EXERCISE PASSAGE:
My first thought was that your gateway might not handle messages TO your node correctly. However, I assume your RN2483 experiment uses the same gateway, and with that OTAA does seem to work.
Another possibility is that someone else has come up with DEEDDEEDDEED as DEVEUI. I think however this shouldn’t matter, because the DEVEUI should identify the node uniquely in combination with the APPEUI and/or the APPKEY. So this is probably not it.

I’m going to do some more testing with an Arduino and the RFM95W in the coming days.and see what I problems I run into then

Ernst

Hi Ernesto and @lukas,

I actually have the exact problem as Lukas. I registered the RFM95W + arudino pro mini succesfully via OTAA but it doesn’t send any messages (stuck at EV_JOINING). Furthermore the same setup does work if I use ABP. In addition I also have a working setup with OTAA and the RN2483. I am unsure what the problem is.

I just discovered that messages are actually being send, only after a (yet) inexpiable long time (approximately 15 min).

Starting
Packet queued
405: EV_JOINING
38257442: EV_JOINED
42179989: EV_TXCOMPLETE (includes waiting for RX windows)
Packet queued
44133708: EV_TXCOMPLETE (includes waiting for RX windows)
Packet queued
46215066: EV_TXCOMPLETE (includes waiting for RX windows)
Packet queued

325: EV_JOINING
55224904: EV_JOINED
60192041: EV_TXCOMPLETE (includes waiting for RX windows)
Packet queued
64292173: EV_TXCOMPLETE (includes waiting for RX windows)
Packet queued

1 Like

Hi Kibet,

The successfull access through OTAA with LMIC was on a RaspBerryPi.

I have now done some testing with an Arduino and the LMIC software from @matthijs (https://github.com/matthijskooijman/arduino-lmic).
This works with the original AES implementation. I do see very varying JOIN times, in the order of 1-3 minutes, which I find very slow.

(BTW I also tested OTAA with the alternative AES implementations @matthijs presented; With those AES versions OTAA does not seem to work at all. I’m still looking at that.)

Ernst

1 Like

Any idea if your nodes have a good connection? The duty cycle for join requests is less than 0.1% (at least for EU). So I guess retries, and falling back to lower data rates, will indeed imply a lot of waiting.

Awesome, I’ve just tested it, and patience is the key :smile:

Thanks a lot everyone!!

Yeah the node is 30 meters away from the gateway. With ABP it has always been a good connection, even at a distance of 1.5 km. Same goes for the RN2483 with OTAA, which instantly joins. Thus something different happens when I try the RFM95W with OTAA and this library. It could be that it fails to join and retries at a lower datarate, however this shouldn’t be necessary as the connection is good.

PROVIDED DATA:

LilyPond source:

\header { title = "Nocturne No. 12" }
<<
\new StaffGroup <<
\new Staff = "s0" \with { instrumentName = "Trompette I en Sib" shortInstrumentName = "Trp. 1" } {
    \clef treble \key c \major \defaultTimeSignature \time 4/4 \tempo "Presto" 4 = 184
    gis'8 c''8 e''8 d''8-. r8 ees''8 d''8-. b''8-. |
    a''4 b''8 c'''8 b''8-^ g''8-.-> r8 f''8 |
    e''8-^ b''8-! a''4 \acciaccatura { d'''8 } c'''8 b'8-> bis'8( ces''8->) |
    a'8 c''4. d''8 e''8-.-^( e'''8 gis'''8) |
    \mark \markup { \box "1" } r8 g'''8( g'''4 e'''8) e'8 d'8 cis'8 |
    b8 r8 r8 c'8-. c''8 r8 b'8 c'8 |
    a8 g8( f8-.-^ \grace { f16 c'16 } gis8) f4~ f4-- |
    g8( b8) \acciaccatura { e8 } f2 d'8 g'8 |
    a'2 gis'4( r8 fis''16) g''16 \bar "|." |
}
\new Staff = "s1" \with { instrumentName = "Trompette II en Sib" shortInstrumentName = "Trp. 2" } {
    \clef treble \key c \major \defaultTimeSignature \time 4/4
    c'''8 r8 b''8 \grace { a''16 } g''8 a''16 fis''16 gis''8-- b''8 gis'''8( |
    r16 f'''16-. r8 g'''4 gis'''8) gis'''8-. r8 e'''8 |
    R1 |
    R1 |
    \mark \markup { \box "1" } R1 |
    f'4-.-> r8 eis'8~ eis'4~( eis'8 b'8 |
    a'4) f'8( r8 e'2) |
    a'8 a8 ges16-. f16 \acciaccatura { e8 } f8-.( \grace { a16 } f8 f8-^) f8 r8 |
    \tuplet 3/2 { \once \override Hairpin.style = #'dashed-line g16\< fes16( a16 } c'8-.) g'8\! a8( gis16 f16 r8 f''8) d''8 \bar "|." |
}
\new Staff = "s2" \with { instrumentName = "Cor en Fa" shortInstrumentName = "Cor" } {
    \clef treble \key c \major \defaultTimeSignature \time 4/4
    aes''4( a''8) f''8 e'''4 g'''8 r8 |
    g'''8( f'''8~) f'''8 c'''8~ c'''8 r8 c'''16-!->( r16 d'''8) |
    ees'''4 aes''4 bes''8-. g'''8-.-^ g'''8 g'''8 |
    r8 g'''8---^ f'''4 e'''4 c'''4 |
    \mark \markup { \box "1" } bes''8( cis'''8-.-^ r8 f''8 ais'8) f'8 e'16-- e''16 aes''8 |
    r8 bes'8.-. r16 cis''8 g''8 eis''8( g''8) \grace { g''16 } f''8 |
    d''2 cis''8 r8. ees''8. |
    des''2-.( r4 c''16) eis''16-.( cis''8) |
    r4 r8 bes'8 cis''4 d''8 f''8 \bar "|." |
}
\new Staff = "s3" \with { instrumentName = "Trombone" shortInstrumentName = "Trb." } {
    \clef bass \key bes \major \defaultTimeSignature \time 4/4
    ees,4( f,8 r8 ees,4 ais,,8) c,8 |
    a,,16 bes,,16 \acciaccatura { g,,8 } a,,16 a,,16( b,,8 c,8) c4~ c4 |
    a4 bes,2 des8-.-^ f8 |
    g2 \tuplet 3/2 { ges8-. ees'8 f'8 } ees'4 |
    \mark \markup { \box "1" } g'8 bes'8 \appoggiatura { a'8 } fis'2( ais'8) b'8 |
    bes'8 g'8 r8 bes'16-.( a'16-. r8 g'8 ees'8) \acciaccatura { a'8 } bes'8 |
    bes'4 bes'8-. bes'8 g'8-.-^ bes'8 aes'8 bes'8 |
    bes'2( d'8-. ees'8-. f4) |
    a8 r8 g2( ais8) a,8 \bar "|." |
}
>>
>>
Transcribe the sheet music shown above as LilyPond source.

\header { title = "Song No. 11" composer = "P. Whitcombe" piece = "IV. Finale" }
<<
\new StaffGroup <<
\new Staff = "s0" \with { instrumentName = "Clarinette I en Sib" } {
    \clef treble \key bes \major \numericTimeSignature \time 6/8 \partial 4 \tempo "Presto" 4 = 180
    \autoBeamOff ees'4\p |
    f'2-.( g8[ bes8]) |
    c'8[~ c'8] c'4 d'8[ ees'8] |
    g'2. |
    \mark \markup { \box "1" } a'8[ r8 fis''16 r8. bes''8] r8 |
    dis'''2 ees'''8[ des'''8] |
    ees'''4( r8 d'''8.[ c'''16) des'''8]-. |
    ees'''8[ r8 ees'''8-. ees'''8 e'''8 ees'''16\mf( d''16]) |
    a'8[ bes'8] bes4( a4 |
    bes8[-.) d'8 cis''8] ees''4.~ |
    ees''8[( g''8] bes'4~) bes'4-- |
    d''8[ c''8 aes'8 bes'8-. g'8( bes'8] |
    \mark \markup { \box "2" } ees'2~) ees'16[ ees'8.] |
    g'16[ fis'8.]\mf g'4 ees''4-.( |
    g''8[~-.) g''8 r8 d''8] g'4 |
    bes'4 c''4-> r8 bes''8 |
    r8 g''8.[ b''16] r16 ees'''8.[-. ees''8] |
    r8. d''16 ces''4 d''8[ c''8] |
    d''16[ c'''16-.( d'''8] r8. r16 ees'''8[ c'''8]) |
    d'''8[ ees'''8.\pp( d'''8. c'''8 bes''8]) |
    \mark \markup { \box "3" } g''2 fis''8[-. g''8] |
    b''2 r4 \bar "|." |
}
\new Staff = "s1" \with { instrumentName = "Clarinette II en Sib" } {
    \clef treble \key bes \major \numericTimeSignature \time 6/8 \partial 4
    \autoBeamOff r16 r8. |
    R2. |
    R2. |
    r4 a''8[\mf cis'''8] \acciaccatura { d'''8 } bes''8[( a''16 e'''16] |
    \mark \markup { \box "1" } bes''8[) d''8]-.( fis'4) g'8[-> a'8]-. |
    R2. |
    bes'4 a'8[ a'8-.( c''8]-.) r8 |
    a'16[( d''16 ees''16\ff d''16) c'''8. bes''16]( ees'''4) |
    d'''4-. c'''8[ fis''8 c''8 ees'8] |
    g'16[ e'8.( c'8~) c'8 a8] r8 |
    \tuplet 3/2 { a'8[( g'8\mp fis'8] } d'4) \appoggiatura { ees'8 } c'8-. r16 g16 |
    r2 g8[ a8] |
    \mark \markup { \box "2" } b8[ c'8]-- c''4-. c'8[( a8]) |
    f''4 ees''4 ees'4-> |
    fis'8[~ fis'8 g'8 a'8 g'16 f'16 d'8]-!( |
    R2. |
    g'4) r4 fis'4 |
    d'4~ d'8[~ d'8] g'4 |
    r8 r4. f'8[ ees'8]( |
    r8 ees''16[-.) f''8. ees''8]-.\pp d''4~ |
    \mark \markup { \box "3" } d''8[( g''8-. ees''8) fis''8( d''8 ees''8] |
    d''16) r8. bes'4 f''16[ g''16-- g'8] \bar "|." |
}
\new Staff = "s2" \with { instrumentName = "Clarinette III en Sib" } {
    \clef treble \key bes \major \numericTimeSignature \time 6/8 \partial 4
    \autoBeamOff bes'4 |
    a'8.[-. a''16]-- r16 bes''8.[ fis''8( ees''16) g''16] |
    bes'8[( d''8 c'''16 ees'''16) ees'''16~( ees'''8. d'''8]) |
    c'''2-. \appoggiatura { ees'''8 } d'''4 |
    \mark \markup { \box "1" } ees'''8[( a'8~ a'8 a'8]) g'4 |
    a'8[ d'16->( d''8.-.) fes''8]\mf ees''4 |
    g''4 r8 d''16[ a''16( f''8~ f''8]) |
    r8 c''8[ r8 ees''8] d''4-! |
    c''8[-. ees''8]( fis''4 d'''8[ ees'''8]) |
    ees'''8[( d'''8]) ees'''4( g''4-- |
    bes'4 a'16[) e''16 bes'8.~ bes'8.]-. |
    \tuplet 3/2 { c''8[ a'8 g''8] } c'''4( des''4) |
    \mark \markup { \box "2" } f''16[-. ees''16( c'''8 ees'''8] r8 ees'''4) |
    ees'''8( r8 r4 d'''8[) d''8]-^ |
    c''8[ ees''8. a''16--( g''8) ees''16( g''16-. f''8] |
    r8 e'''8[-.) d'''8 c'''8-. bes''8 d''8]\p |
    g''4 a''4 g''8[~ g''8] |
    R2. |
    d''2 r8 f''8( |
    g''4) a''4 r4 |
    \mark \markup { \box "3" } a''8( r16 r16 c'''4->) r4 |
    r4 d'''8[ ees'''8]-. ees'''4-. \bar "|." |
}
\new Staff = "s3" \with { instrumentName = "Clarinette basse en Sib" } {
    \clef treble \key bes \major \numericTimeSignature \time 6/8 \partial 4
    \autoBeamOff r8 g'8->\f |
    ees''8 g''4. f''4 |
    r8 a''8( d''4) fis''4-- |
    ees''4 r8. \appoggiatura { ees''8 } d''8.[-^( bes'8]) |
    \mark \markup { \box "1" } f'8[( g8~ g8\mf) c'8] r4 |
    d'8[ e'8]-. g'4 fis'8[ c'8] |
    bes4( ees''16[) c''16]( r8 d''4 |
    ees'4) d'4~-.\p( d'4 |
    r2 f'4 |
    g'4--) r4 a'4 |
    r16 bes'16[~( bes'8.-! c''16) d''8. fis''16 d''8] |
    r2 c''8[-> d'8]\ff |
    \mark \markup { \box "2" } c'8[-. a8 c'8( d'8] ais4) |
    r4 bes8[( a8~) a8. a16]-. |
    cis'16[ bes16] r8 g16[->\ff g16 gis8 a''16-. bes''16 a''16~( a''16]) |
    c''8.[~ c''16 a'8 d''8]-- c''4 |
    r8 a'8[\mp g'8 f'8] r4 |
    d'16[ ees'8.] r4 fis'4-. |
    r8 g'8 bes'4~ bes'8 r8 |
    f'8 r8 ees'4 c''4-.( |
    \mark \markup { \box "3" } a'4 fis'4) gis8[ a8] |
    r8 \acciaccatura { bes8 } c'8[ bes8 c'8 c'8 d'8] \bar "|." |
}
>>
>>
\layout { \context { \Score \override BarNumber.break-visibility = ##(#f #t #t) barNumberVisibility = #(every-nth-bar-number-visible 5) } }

INSTRUCTIONS:
• 1. Answer these questions about the forum thread on OTAA joining:
(a) On what device did the successful OTAA access with LMIC take place?
(b) In the Arduino test with the original AES implementation, how long did joins take?
(c) In the last post, how far is the node from the gateway?
• 2. Pull from the forum thread on OTAA joining the passage between "I’m going to" and "the problem is.", inclusive.

RESULTS FOR EACH TASK:
• 1.
(a) On a RaspBerryPi.
(b) Between 1 and 3 minutes.
(c) 30 meters.

• 2.
I’m going to do some more testing with an Arduino and the RFM95W in the coming days.and see what I problems I run into then

Ernst

Hi Ernesto and @lukas,

I actually have the exact problem as Lukas. I registered the RFM95W + arudino pro mini succesfully via OTAA but it doesn’t send any messages (stuck at EV_JOINING). Furthermore the same setup does work if I use ABP. In addition I also have a working setup with OTAA and the RN2483. I am unsure what the problem is.